What good is having a tree if you can’t climb it?

There are three common types of traversal:

- pre-order: the root is printed
*before*the subtree values - in-order: the root is printed
*in between*the left and right subtree values - post-order: the root is printed
*after*the subtree values are traversed - (bonus): reverse in-order the right subtree values are printed
*before*the root and then the left subtree values.

Let’s try to perform what’s called an in-order traversal of a binary search tree, which will print out all of the items of the tree in their order.

Can you think about how to do this?

```
5
/ \
2 7
/ \ / \
1 4 6 9
```

Given this tree, here’s what our three traversal types will output.

- pre-order:
`[5, 2, 1, 4, 7, 6, 9]`

- in-order:
`[1, 2, 4, 5, 6, 7, 9]`

- post-order:
`[1, 4, 2, 6, 9, 7, 5]`

- reverse in-order:
`[9, 7, 6, 5, 4, 2, 1]`

This is a case that’s handled quite nicely by recursion.

```
function printNodesInOrder(tree) {
let res = [];
function traverse(tree) {
if (tree == null) {
return;
}
traverse(tree.left);
res.push(tree.data);
traverse(tree.right);
}
traverse(tree);
return res;
}
```

Let’s think about what the function is doing step by step. We exhaustively traverse the nodes of a tree until the point at which that node equals null. This means that we reached a leaf node’s child, so we stop traversing. Otherwise, for each leaf node, we push the value of the left leaf, the value of the root, and the value of the right leaf.

We perform this operation on all of the nodes of the tree from left-to-right. Since values are inserted in order in a binary search tree and we perform the traversal in a left-to-right (or ascending) order, the numbers come out in order, as we’d expect.

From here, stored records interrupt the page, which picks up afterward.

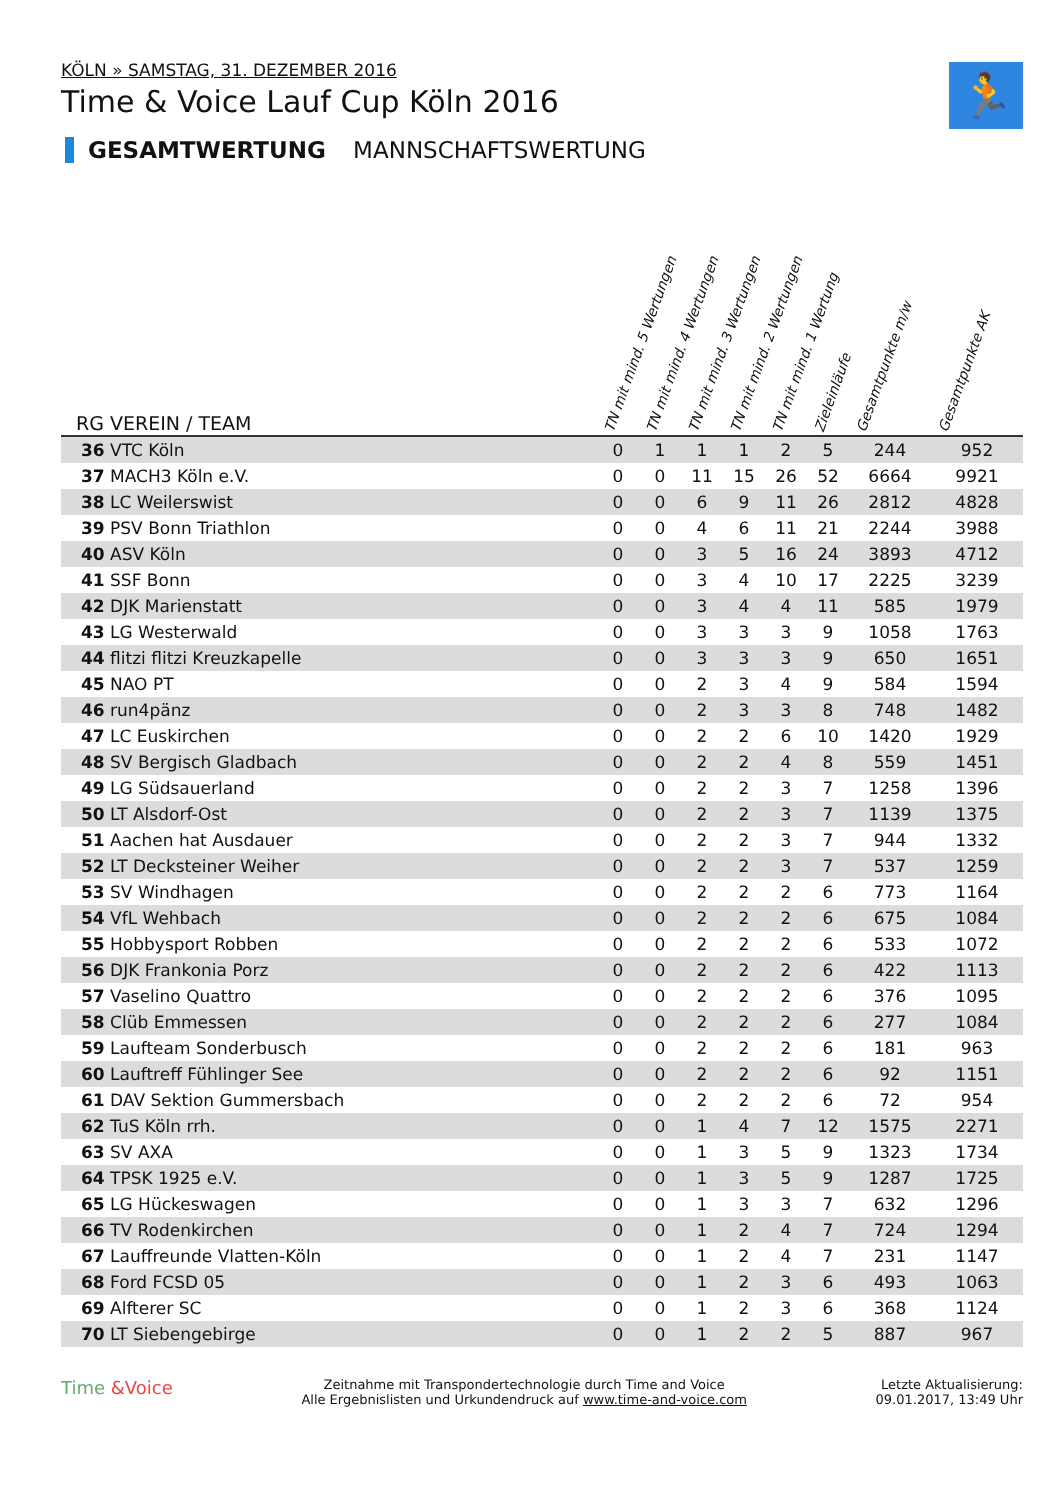🏃
KÖLN » SAMSTAG, 31. DEZEMBER 2016
Time & Voice Lauf Cup Köln 2016
GESAMTWERTUNG MANNSCHAFTSWERTUNG
| RG VEREIN / TEAM | TN mit mind. 5 Wertungen | TN mit mind. 4 Wertungen | TN mit mind. 3 Wertungen | TN mit mind. 2 Wertungen | TN mit mind. 1 Wertung | Zieleinläufe | Gesamtpunkte m/w | Gesamtpunkte AK |
| --- | --- | --- | --- | --- | --- | --- | --- | --- |
| 36 VTC Köln | 0 | 1 | 1 | 1 | 2 | 5 | 244 | 952 |
| 37 MACH3 Köln e.V. | 0 | 0 | 11 | 15 | 26 | 52 | 6664 | 9921 |
| 38 LC Weilerswist | 0 | 0 | 6 | 9 | 11 | 26 | 2812 | 4828 |
| 39 PSV Bonn Triathlon | 0 | 0 | 4 | 6 | 11 | 21 | 2244 | 3988 |
| 40 ASV Köln | 0 | 0 | 3 | 5 | 16 | 24 | 3893 | 4712 |
| 41 SSF Bonn | 0 | 0 | 3 | 4 | 10 | 17 | 2225 | 3239 |
| 42 DJK Marienstatt | 0 | 0 | 3 | 4 | 4 | 11 | 585 | 1979 |
| 43 LG Westerwald | 0 | 0 | 3 | 3 | 3 | 9 | 1058 | 1763 |
| 44 flitzi flitzi Kreuzkapelle | 0 | 0 | 3 | 3 | 3 | 9 | 650 | 1651 |
| 45 NAO PT | 0 | 0 | 2 | 3 | 4 | 9 | 584 | 1594 |
| 46 run4pänz | 0 | 0 | 2 | 3 | 3 | 8 | 748 | 1482 |
| 47 LC Euskirchen | 0 | 0 | 2 | 2 | 6 | 10 | 1420 | 1929 |
| 48 SV Bergisch Gladbach | 0 | 0 | 2 | 2 | 4 | 8 | 559 | 1451 |
| 49 LG Südsauerland | 0 | 0 | 2 | 2 | 3 | 7 | 1258 | 1396 |
| 50 LT Alsdorf-Ost | 0 | 0 | 2 | 2 | 3 | 7 | 1139 | 1375 |
| 51 Aachen hat Ausdauer | 0 | 0 | 2 | 2 | 3 | 7 | 944 | 1332 |
| 52 LT Decksteiner Weiher | 0 | 0 | 2 | 2 | 3 | 7 | 537 | 1259 |
| 53 SV Windhagen | 0 | 0 | 2 | 2 | 2 | 6 | 773 | 1164 |
| 54 VfL Wehbach | 0 | 0 | 2 | 2 | 2 | 6 | 675 | 1084 |
| 55 Hobbysport Robben | 0 | 0 | 2 | 2 | 2 | 6 | 533 | 1072 |
| 56 DJK Frankonia Porz | 0 | 0 | 2 | 2 | 2 | 6 | 422 | 1113 |
| 57 Vaselino Quattro | 0 | 0 | 2 | 2 | 2 | 6 | 376 | 1095 |
| 58 Clüb Emmessen | 0 | 0 | 2 | 2 | 2 | 6 | 277 | 1084 |
| 59 Laufteam Sonderbusch | 0 | 0 | 2 | 2 | 2 | 6 | 181 | 963 |
| 60 Lauftreff Fühlinger See | 0 | 0 | 2 | 2 | 2 | 6 | 92 | 1151 |
| 61 DAV Sektion Gummersbach | 0 | 0 | 2 | 2 | 2 | 6 | 72 | 954 |
| 62 TuS Köln rrh. | 0 | 0 | 1 | 4 | 7 | 12 | 1575 | 2271 |
| 63 SV AXA | 0 | 0 | 1 | 3 | 5 | 9 | 1323 | 1734 |
| 64 TPSK 1925 e.V. | 0 | 0 | 1 | 3 | 5 | 9 | 1287 | 1725 |
| 65 LG Hückeswagen | 0 | 0 | 1 | 3 | 3 | 7 | 632 | 1296 |
| 66 TV Rodenkirchen | 0 | 0 | 1 | 2 | 4 | 7 | 724 | 1294 |
| 67 Lauffreunde Vlatten-Köln | 0 | 0 | 1 | 2 | 4 | 7 | 231 | 1147 |
| 68 Ford FCSD 05 | 0 | 0 | 1 | 2 | 3 | 6 | 493 | 1063 |
| 69 Alfterer SC | 0 | 0 | 1 | 2 | 3 | 6 | 368 | 1124 |
| 70 LT Siebengebirge | 0 | 0 | 1 | 2 | 2 | 5 | 887 | 967 |
Time &Voice
Zeitnahme mit Transpondertechnologie durch Time and Voice
Alle Ergebnislisten und Urkundendruck auf www.time-and-voice.com
Letzte Aktualisierung:
09.01.2017, 13:49 Uhr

As a neat side-note, we can turn the print node function into pre-order and post-order simply by changing the order of `res.push`

in our recursive `traverse`

call. Similarly, we can get a reverse in-order result by swapping the `traverse(tree.right)`

and `traverse(tree.left)`

calls.

#### pre-order:

```
res.push(tree.data);
traverse(tree.left);
traverse(tree.right);
```

#### post-order:

```
traverse(tree.left);
traverse(tree.right);
res.push(tree.data);
```

#### reverse in-order:

```
traverse(tree.right);
res.push(tree.data);
traverse(tree.left);
```

While the use cases of pre and post-order traversal on a binary search tree are limited, it’s good to know about these traversal types, since they’re frequently used in other tree traversal algorithms.

## Wrapping Up

Whew! Again, pat yourself on the back. This stuff isn’t easy! In the next tutorial, we’ll dig into deletion methods for binary search trees and explore a few more neat applications.